Trascinàti come plancton dallo spirito del tempo, questi politicastri hanno ancora la forza di farsi eleggere dai fantasmi degli perai e  da fighetti da villetta in collina che si recano a votare Pd già troppo turbati dalla novità ciarliera di un toscano buffone di corte. Nell’impossibilità ormai appurata di tornare indietro, precipitando in un pozzo e prima di schiantarci, tanto vale farci una risata, certi che le nostre voci rimbomberanno sulla pietra umida e nera, in una splendida solitudine.

Gesti enormi ed estremi come quello inverato da Dominique Venner nella cattedrale di Notre Dame vengono lasciati cadere nello stesso pozzo d’oblio, dal quale ridiamo rassegnati e volgari, antichi cimelii che discendono da fierezza mai conosciuta, che facciamo? Inneggiamo all’alcol dimenticando le vigne: dimenticando chi siamo e la terra dalla quale veniamo, bevendo scadente vino di un supermercato francese.  In un periodo come questo i senzatetto appaiono di una nobiltà d’animo, di una fierezza impenetrabile, loro: uomini senza compromesso, unici e soli.

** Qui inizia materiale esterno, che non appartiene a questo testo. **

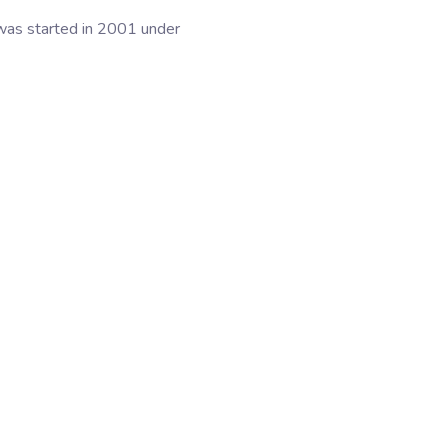
 was started in 2001 under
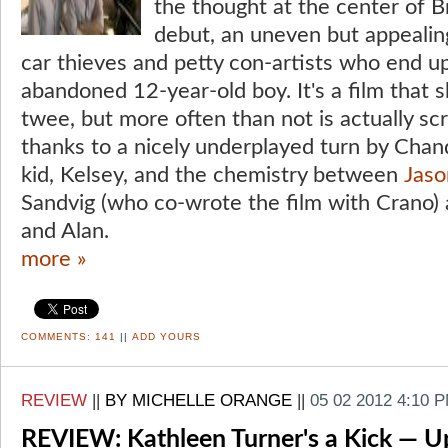
the thought at the center of Br
debut, an uneven but appeali
car thieves and petty con-artists who end up
abandoned 12-year-old boy. It's a film that s
twee, but more often than not is actually sc
thanks to a nicely underplayed turn by Chan
kid, Kelsey, and the chemistry between
Jaso
Sandvig (who co-wrote the film with Crano) a
and Alan.
more »
COMMENTS:
141
||
ADD YOURS
REVIEW
||
BY MICHELLE ORANGE
||
05 02 2012 4:10 
REVIEW: Kathleen Turner's a Kick — Up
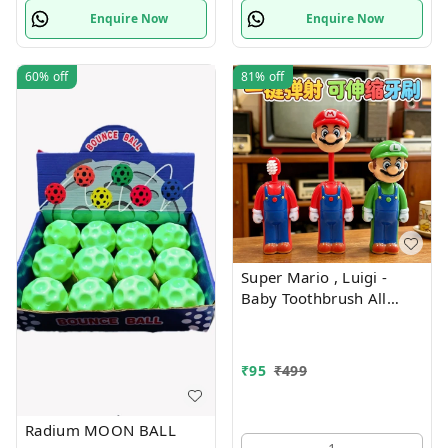
Enquire Now
Enquire Now
60%
off
81%
off
Super Mario , Luigi -
Baby Toothbrush All
characters available
₹
95
₹
499
Radium MOON BALL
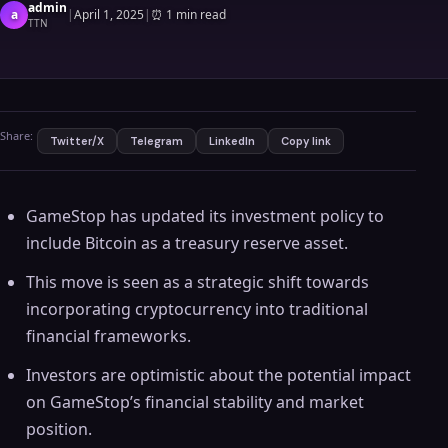
admin
a
|
April 1, 2025
|
⏰
1 min read
TTN
Share:
Twitter/X
Telegram
LinkedIn
Copy link
GameStop has updated its investment policy to
include Bitcoin as a treasury reserve asset.
This move is seen as a strategic shift towards
incorporating cryptocurrency into traditional
financial frameworks.
Investors are optimistic about the potential impact
on GameStop’s financial stability and market
position.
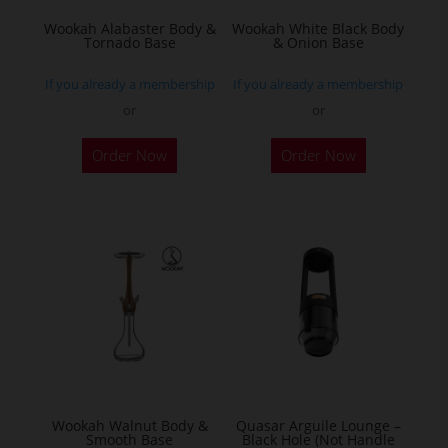
Wookah Alabaster Body &
Wookah White Black Body
Tornado Base
& Onion Base
If you already a membership
If you already a membership
or
or
Order Now
Order Now
Wookah Walnut Body &
Quasar Arguile Lounge –
Smooth Base
Black Hole (Not Handle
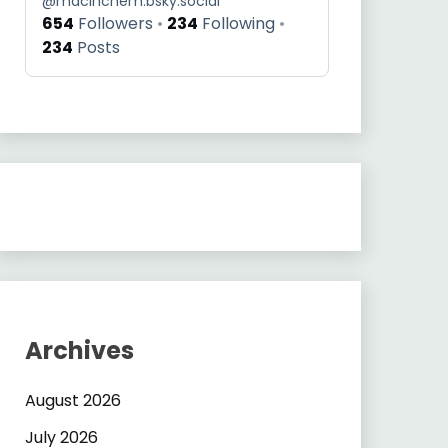
@
macinchem.bsky.social
654
Followers
234
Following
234
Posts
Archives
August 2026
July 2026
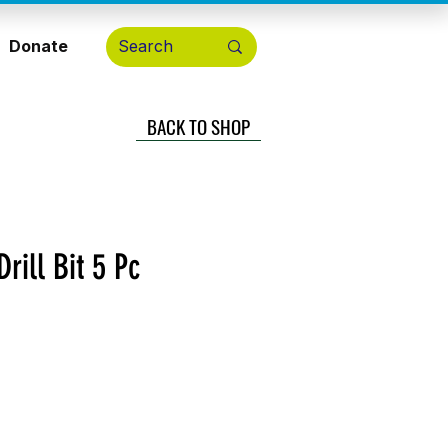
Donate
BACK TO SHOP
rill Bit 5 Pc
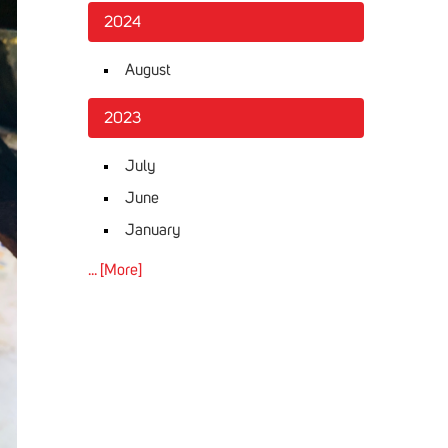
2024
August
2023
July
June
January
... [More]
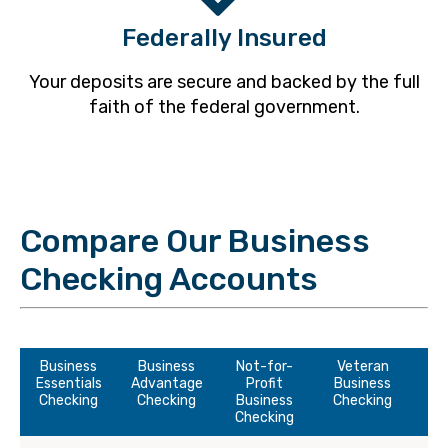
Federally Insured
Your deposits are secure and backed by the full
faith of the federal government.
Compare Our Business
Checking Accounts
Business
Business
Not-for-
Veteran
Essentials
Advantage
Profit
Business
Checking
Checking
Business
Checking
Checking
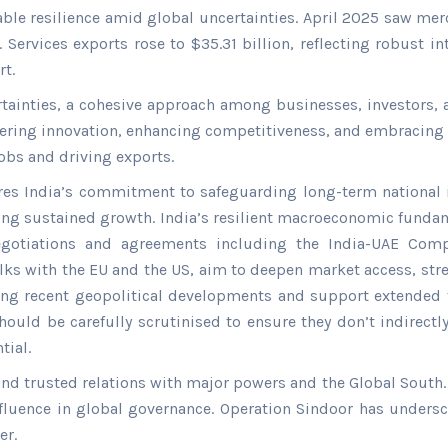
ble resilience amid global uncertainties. April 2025 saw mer
 Services exports rose to $35.31 billion, reflecting robust i
t.
ertainties, a cohesive approach among businesses, investors, 
ering innovation, enhancing competitiveness, and embracing s
jobs and driving exports.
res India’s commitment to safeguarding long-term national i
ing sustained growth. India’s resilient macroeconomic fundam
 negotiations and agreements including the India-UAE Com
ks with the EU and the US, aim to deepen market access, stre
ring recent geopolitical developments and support extended t
ould be carefully scrutinised to ensure they don’t indirect
tial.
and trusted relations with major powers and the Global South. 
nfluence in global governance. Operation Sindoor has undersc
er.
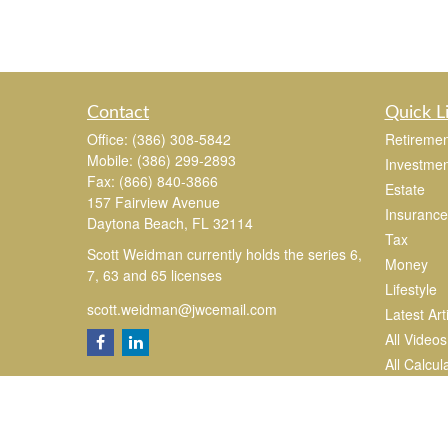
Contact
Quick L
Office:
(386) 308-5842
Retiremen
Mobile:
(386) 299-2893
Investmen
Fax:
(866) 840-3866
Estate
157 Fairview Avenue
Insurance
Daytona Beach,
FL
32114
Tax
Scott Weidman currently holds the series 6,
Money
7, 63 and 65 licenses
Lifestyle
scott.weidman@jwcemail.com
Latest Art
All Videos
All Calcul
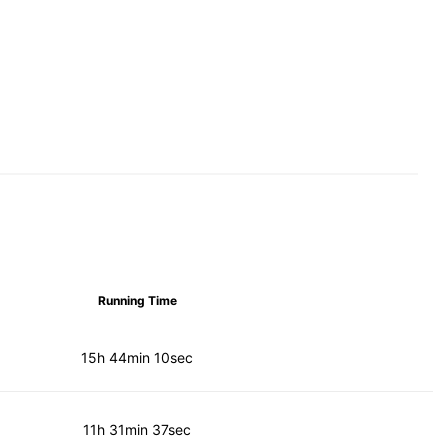
Running Time
15h 44min 10sec
11h 31min 37sec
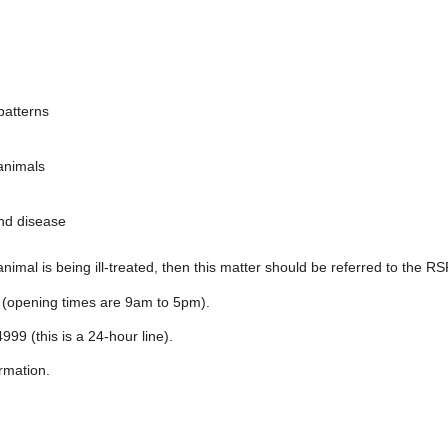
patterns
animals
and disease
nimal is being ill-treated, then this matter should be referred to the R
 (opening times are 9am to 5pm).
999 (this is a 24-hour line).
rmation.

Personaggi come Mario Adinolfi, fondatore del Pd e cattolico popolare, nella sua figura decadente di grande obeso e fine giocatore di poker americano “hold’em”, appare un rivoluzionario e viene riempito di insulti dall’intellighenzia che lui stesso ha contribuito a radunare sotto la bandiera del piddì. Rivoluzionario, Adinolfi, perché dice che la famiglia è formata da mamma, papà e figli.

Perché prima di impelagarsi in questioni dibattute come fecondazione eterologa, aborto, amniocentesi, è odiato perché del matrimonio condivide la definizione che ne danno tutti i vocabolari, cioè l’istituto giuridico (o, secondo la Chiesa cattolica, sacramento) mediante cui si dà forma legale (e rispettivamente carattere sacro) all’unione fisica e spirituale dell’uomo (marito) e della donna (moglie) che stabiliscono di vivere in comunità di vita al fine di fondare la famiglia. Allora a cosa serve oggi lanciare queste declamatorie righe contro la decadenza, se non  ad accrescere la decadenza stessa? Essere coscienti della caduta ci concederà appigli per risalire? Noi ci gongoliamo nello stare in vestaglia e guardare un bicchiere di liquore, ampollosi nelle nostre discussioni sterili, in ciabatte e davanti ad un camino, pensando che fuori cadono meteoriti.

Sperando che presto uno ci colpisca, per conferirci la dignità di un barbone. Forse però un’alternativa c’è, e va ricercata nelle parole del vecchio Ratzinger, il quale lodava il ritorno alla terra di tanti giovani: la terra che purifica, la terra che santifica. Donare la vita e assaggiare la durezza della natura potrebbe forse renderci più attaccati alle cose, meno farsescamente convinti di valere molto di più di quello che mangiamo e di quello che espletiamo, membri di un circolo ecologico che non dovremmo turbare con i nostri egoismi ed i nostri trastulli, nei quali oggi possiamo inserire, per la sua bassezza, pure la Politica.

E lasciamo i grandi centri urbani alla loro irrecuperabile corruzione.